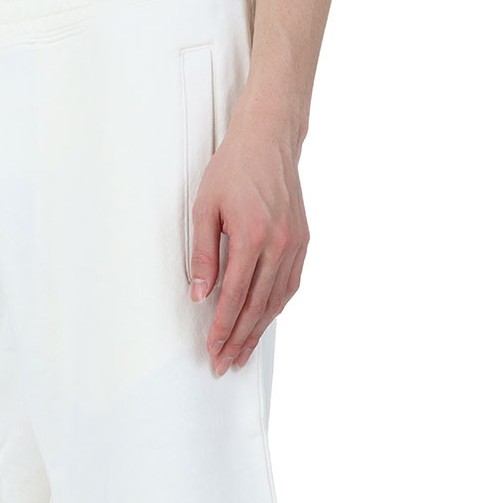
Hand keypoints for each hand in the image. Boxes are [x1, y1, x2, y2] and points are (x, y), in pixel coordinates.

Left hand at [189, 112, 308, 375]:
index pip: (235, 297)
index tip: (212, 349)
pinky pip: (289, 286)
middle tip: (225, 363)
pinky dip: (275, 310)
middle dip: (238, 340)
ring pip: (276, 302)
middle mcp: (279, 244)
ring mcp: (295, 244)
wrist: (269, 139)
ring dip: (257, 332)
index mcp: (253, 236)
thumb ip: (203, 255)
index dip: (222, 328)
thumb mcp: (204, 209)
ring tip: (242, 353)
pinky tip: (262, 324)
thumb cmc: (233, 169)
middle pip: (257, 307)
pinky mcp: (303, 242)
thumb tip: (200, 295)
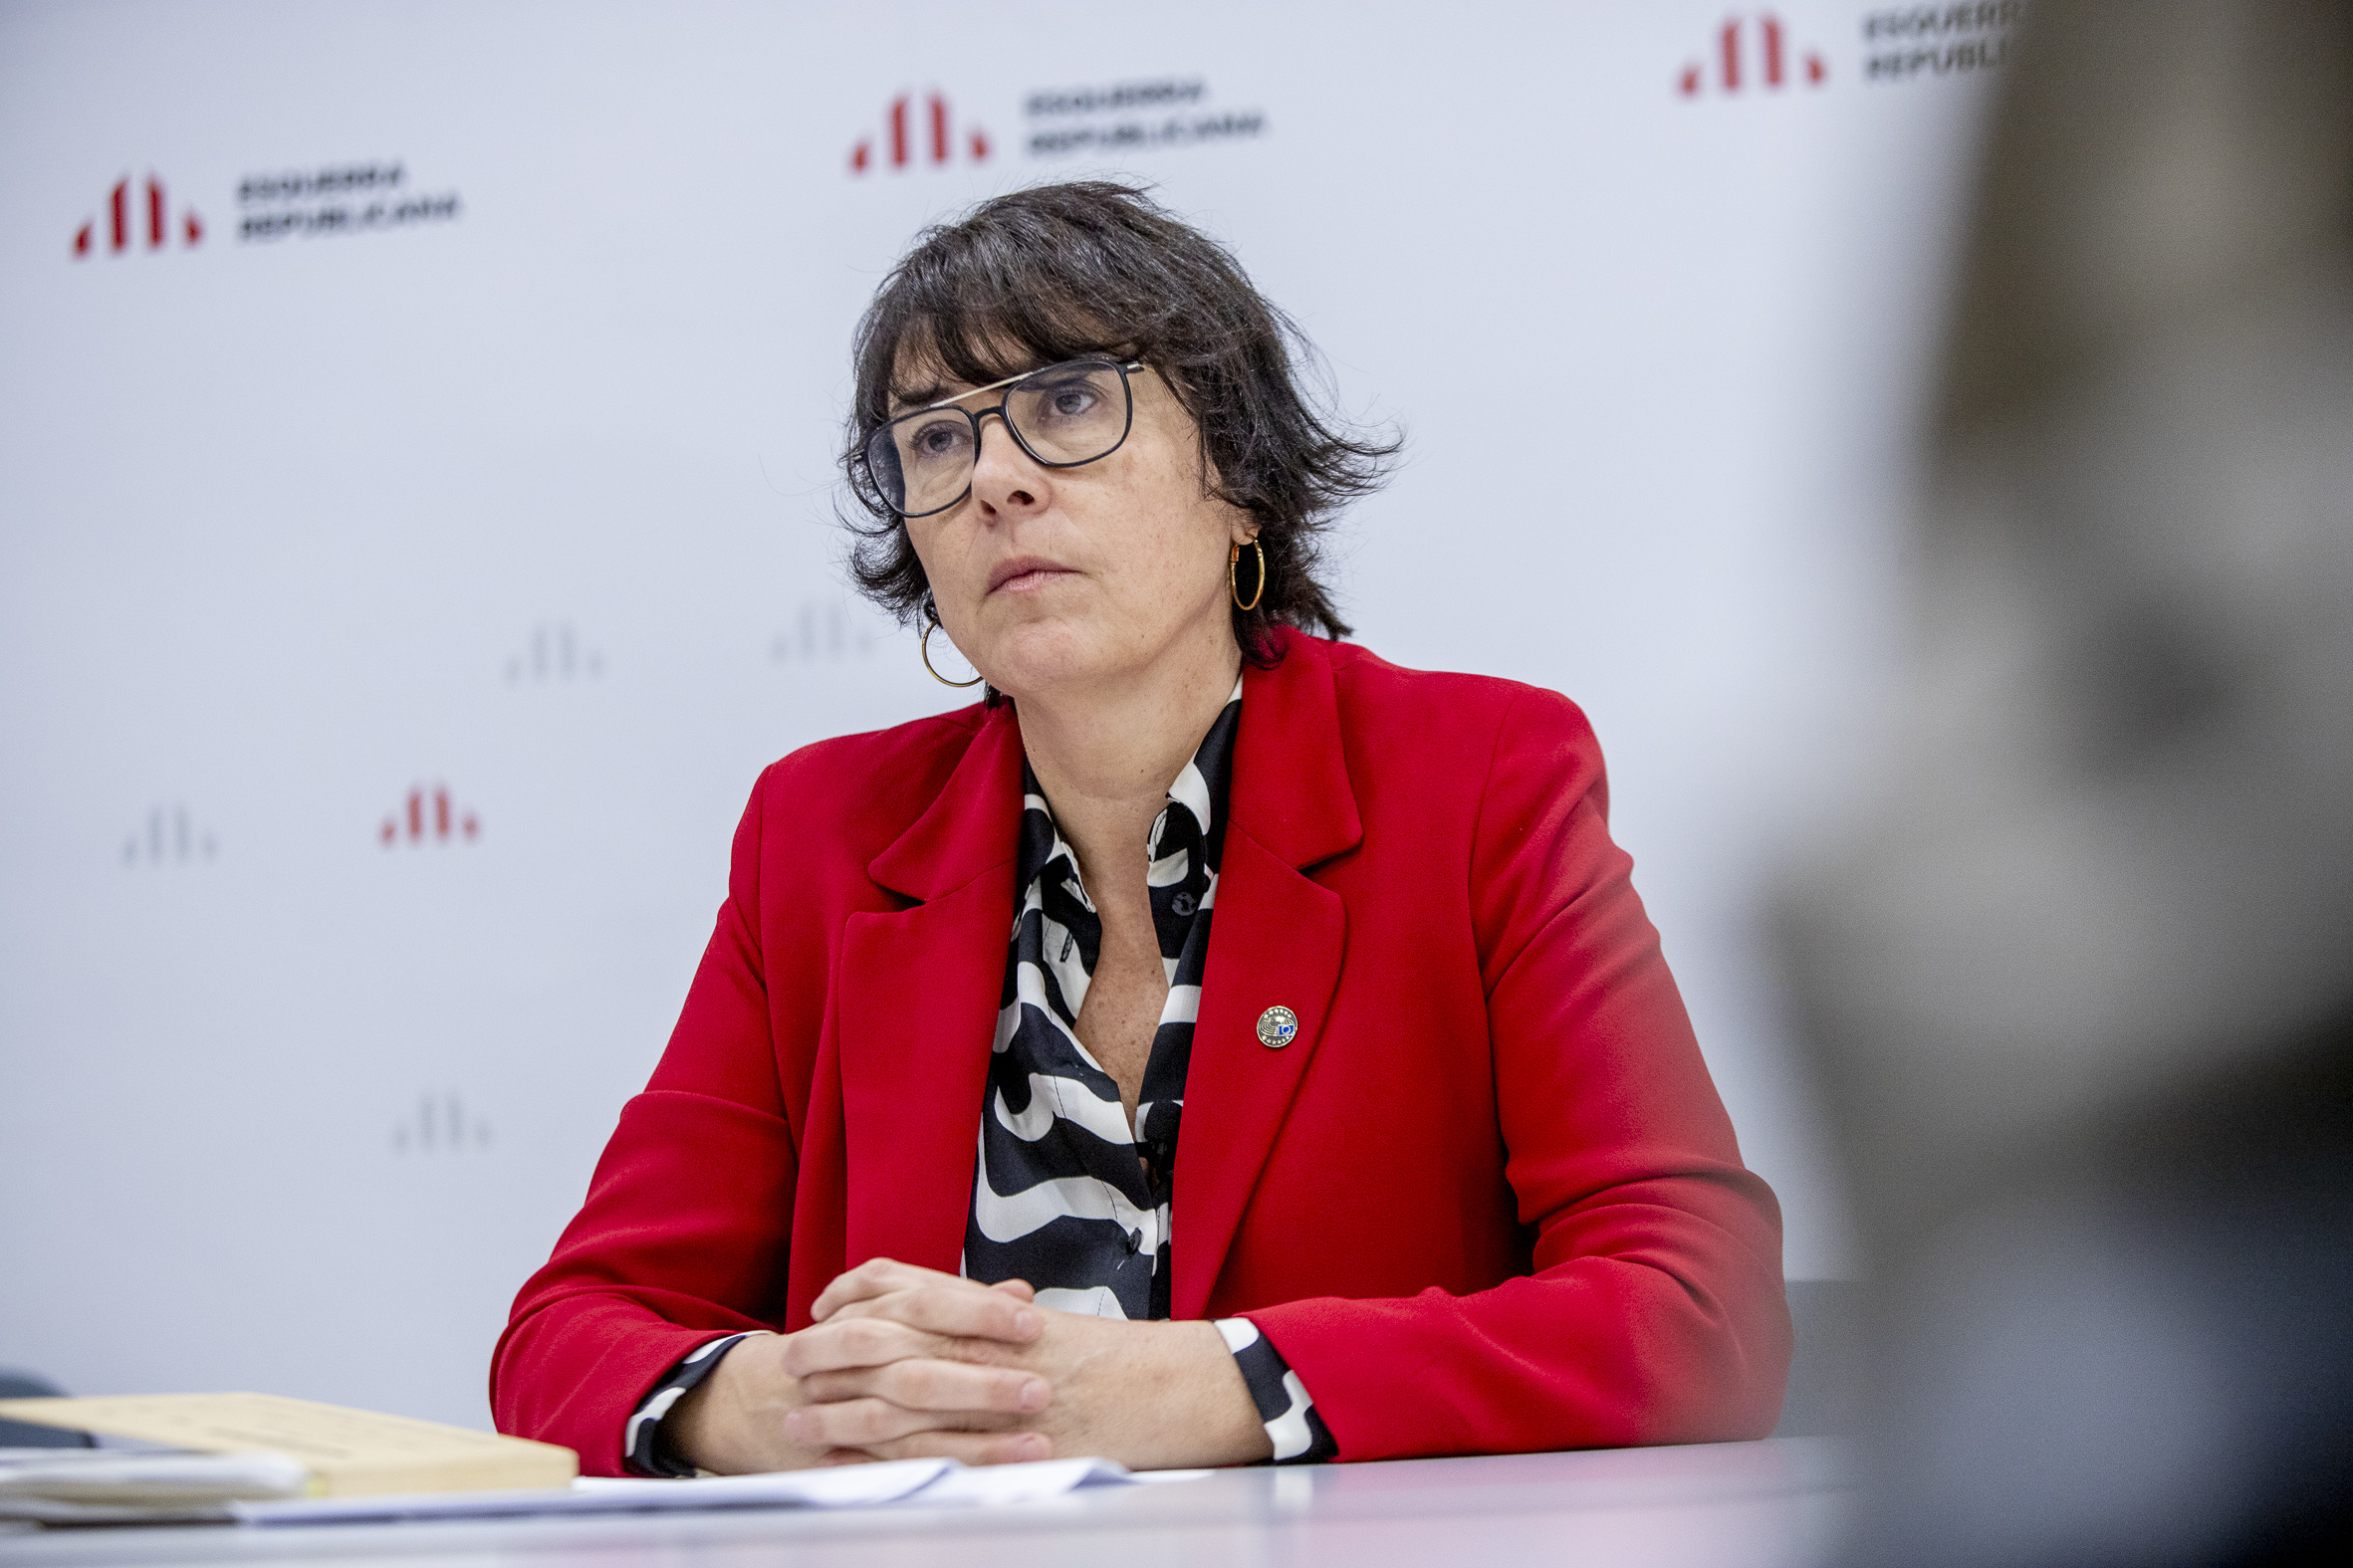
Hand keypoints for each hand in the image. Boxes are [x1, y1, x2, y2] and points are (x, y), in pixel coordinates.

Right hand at [664, 1260, 1050, 1471]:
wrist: (776, 1389)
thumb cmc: (861, 1342)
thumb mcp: (903, 1308)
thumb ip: (959, 1301)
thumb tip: (1021, 1290)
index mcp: (877, 1310)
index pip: (929, 1304)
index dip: (980, 1311)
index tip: (1032, 1322)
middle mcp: (859, 1356)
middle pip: (919, 1367)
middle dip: (981, 1382)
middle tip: (1039, 1389)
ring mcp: (851, 1407)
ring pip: (912, 1428)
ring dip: (977, 1440)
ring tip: (1034, 1446)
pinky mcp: (852, 1451)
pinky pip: (902, 1468)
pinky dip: (943, 1473)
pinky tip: (992, 1481)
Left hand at [802, 1265, 1274, 1470]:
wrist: (1179, 1389)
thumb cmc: (1126, 1363)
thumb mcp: (1056, 1331)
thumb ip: (1001, 1324)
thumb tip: (960, 1318)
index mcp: (997, 1312)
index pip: (911, 1286)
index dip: (859, 1294)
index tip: (826, 1307)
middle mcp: (989, 1346)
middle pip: (889, 1340)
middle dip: (831, 1355)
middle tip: (788, 1366)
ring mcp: (997, 1396)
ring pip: (899, 1400)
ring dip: (841, 1411)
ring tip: (798, 1423)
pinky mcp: (1006, 1445)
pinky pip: (935, 1455)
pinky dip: (888, 1460)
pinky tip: (855, 1467)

_WHAT IS NEEDED_. Reproduce the data above exactly, but only the lines from the one showing "thumb tip: (200, 295)" through the one showing "middle pip: (889, 1340)", with both ends kept and the pictures left out.

_WRITTEN RESPONSE_.
thumb tip: (200, 295)
Hand keypoints for each hand in the image. Boxes are [x1, y1, x2, y2] and points are (x, y), in pixel coordinates.

Right hand at [664, 1260, 1050, 1471]:
wrist: (776, 1389)
thumb cmc: (861, 1342)
thumb mcp: (903, 1308)
thumb ip: (959, 1301)
thumb tip: (1021, 1290)
index mcp: (877, 1310)
index pip: (929, 1304)
index dip: (980, 1311)
index tip: (1032, 1322)
middle mcp: (859, 1356)
middle pip: (919, 1367)
middle dip: (981, 1382)
middle tip: (1039, 1389)
ring mcp: (851, 1407)
ring pip: (912, 1428)
ring dip: (977, 1440)
ring tip: (1034, 1446)
pinky mcp: (852, 1451)
pinky pip: (902, 1468)
pinky dip: (943, 1473)
pinky tip: (992, 1481)
Left hand at [802, 1265, 1274, 1470]:
wrist: (1179, 1389)
thumb cmc: (1126, 1363)
thumb mcp: (1056, 1331)
thumb ip: (1001, 1324)
thumb tip: (960, 1318)
index mcp: (997, 1312)
index pip: (911, 1286)
index dip: (859, 1294)
index tip: (826, 1307)
middle mcp: (989, 1346)
middle pip: (889, 1340)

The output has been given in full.